June 14, 2013 by Terry Dooley — SVP & CIO, ITS, Inc

A recent report by the Federal Reserve Bank of Kansas City examines the current state of the debit card market. The report specifically looks at how that market was shaped by the Durbin Amendment.

The interventions by Congress and the Justice Department were intended to advance consumer welfare and promote competition within the payment card industry. However, statistics show this goal has not been achieved.

On one hand, says the report, merchants have benefited from new rules that cap certain fees. Card issuers, on the other hand, have lost billions of dollars in debit interchange revenues, resulting in the reduction in rewards programs and higher fees as financial institutions try to offset lost revenue. Thus, as the report points out, consumers largely have not been well served.

The report shows that after the cap took effect, the average interchange fee on signature debit for regulated issuers fell 24 cents, to 33 cents per transaction. In comparison, the average PIN-debit fee, fell just 7 cents, to 26 cents. Overall, average debit fees dropped from 48 cents to 30 cents.

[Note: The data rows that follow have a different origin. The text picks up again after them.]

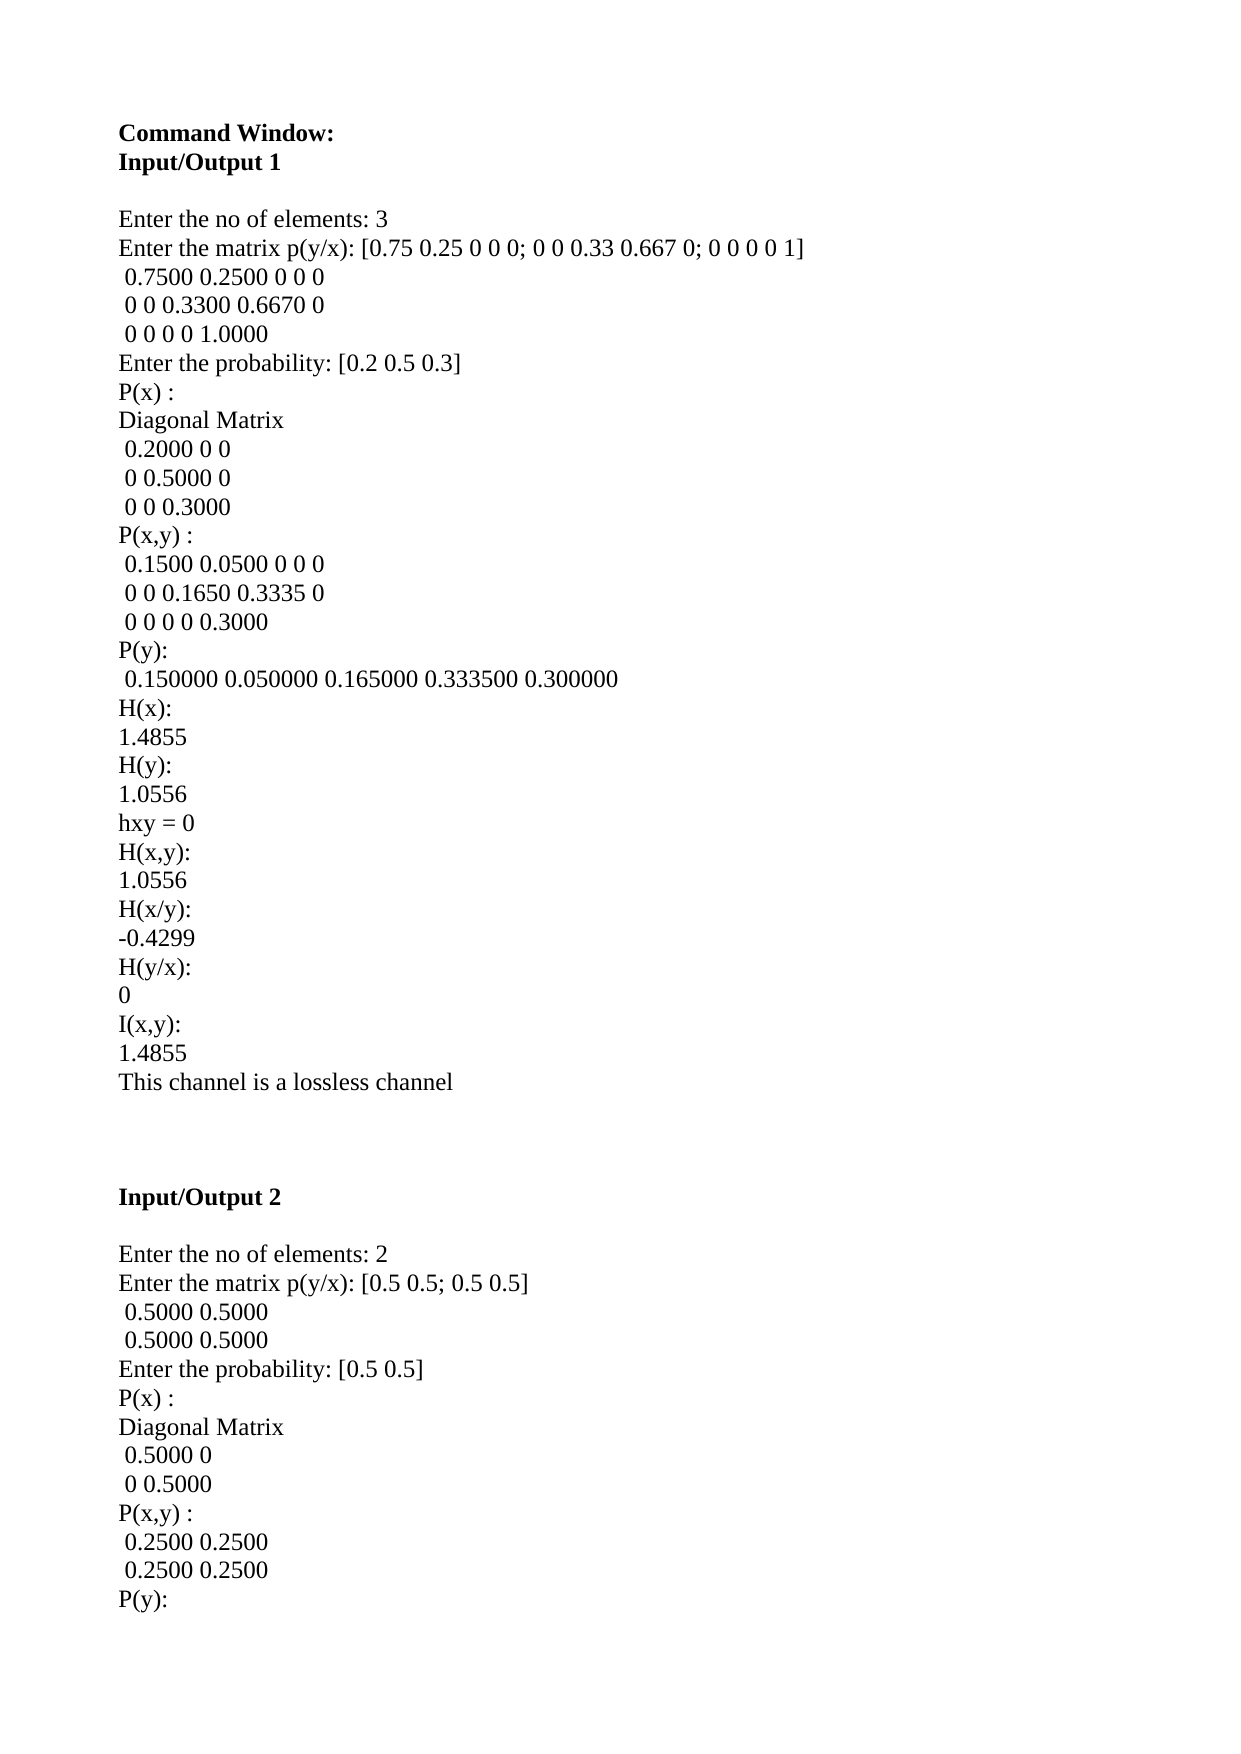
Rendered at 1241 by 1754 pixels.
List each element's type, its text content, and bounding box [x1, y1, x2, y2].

text Enter the no of elements: 3 [118, 204, 1122, 233]
text 1.0556 [118, 779, 1122, 808]
text H(y): [118, 751, 1122, 779]
text -0.4299 [118, 923, 1122, 952]
text Input/Output 2 [118, 1182, 1122, 1211]
text 0 0 0 0 0.3000 [118, 607, 1122, 636]
text 1.4855 [118, 1038, 1122, 1067]
text 1.0556 [118, 866, 1122, 894]
text P(x) : [118, 377, 1122, 406]
text 0.7500 0.2500 0 0 0 [118, 262, 1122, 291]
text 0.5000 0 [118, 1441, 1122, 1469]
text Enter the matrix p(y/x): [0.75 0.25 0 0 0; 0 0 0.33 0.667 0; 0 0 0 0 1] [118, 233, 1122, 262]
text P(x,y) : [118, 1498, 1122, 1527]
text Enter the probability: [0.2 0.5 0.3] [118, 348, 1122, 377]
text H(x/y): [118, 894, 1122, 923]
text 0 [118, 981, 1122, 1009]
text P(y): [118, 1584, 1122, 1613]
text Input/Output 1 [118, 147, 1122, 176]
text 0.150000 0.050000 0.165000 0.333500 0.300000 [118, 664, 1122, 693]
text 0 0 0 0 1.0000 [118, 319, 1122, 348]
text P(y): [118, 636, 1122, 664]
text 0 0 0.1650 0.3335 0 [118, 578, 1122, 607]
text 0 0.5000 0 [118, 463, 1122, 492]
text I(x,y): [118, 1009, 1122, 1038]
text 0.5000 0.5000 [118, 1326, 1122, 1354]
text 0 0.5000 [118, 1469, 1122, 1498]
text Command Window: [118, 118, 1122, 147]
text 1.4855 [118, 722, 1122, 751]
text Enter the probability: [0.5 0.5] [118, 1354, 1122, 1383]
text 0.2500 0.2500 [118, 1556, 1122, 1584]
text H(y/x): [118, 952, 1122, 981]
text H(x): [118, 693, 1122, 722]
text 0.2000 0 0 [118, 434, 1122, 463]
text P(x,y) : [118, 521, 1122, 549]
text 0 0 0.3300 0.6670 0 [118, 291, 1122, 319]
text Diagonal Matrix [118, 406, 1122, 434]
text Diagonal Matrix [118, 1412, 1122, 1441]
text P(x) : [118, 1383, 1122, 1412]
text Enter the matrix p(y/x): [0.5 0.5; 0.5 0.5] [118, 1268, 1122, 1297]
text This channel is a lossless channel [118, 1067, 1122, 1096]
text 0.1500 0.0500 0 0 0 [118, 549, 1122, 578]
text 0.2500 0.2500 [118, 1527, 1122, 1556]
text hxy = 0 [118, 808, 1122, 837]
text Enter the no of elements: 2 [118, 1239, 1122, 1268]
text 0 0 0.3000 [118, 492, 1122, 521]
text 0.5000 0.5000 [118, 1297, 1122, 1326]
text H(x,y): [118, 837, 1122, 866]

According to the study, savings were minimal for merchants who chose bundled pricing from their acquirers. This is where acquirers wrap interchange, network fees, and processing fees into a bundled, overall percentage rate.

While this type of pricing (mostly used by smaller merchants) does make budgeting easier, it also makes it more difficult to determine changes in interchange.

The study found that small-ticket merchants such as fast-food restaurants have likely seen their interchange costs increase. This is due to the fact that interchange on these small transactions started out below the Durbin cap, prior to the cap taking effect.

Overall, the study provides a detailed review of how the new rules have affected card networks and FIs, and how they have begun to respond.

Specifically, the report shows that fee structures have adjusted, incentives within the industry have shifted, and the market shares of the top card networks have changed.

Early signs indicate that some of the legislation achieved a portion of its intended purpose, fostering increased competition in some areas of the industry.

However, whether consumers will enjoy the benefits in the long run will depend, in part, on the results of new revenue-generating strategies adopted by key players in the industry, and of course, whether merchants will come through on their promises to pass the savings along to customers.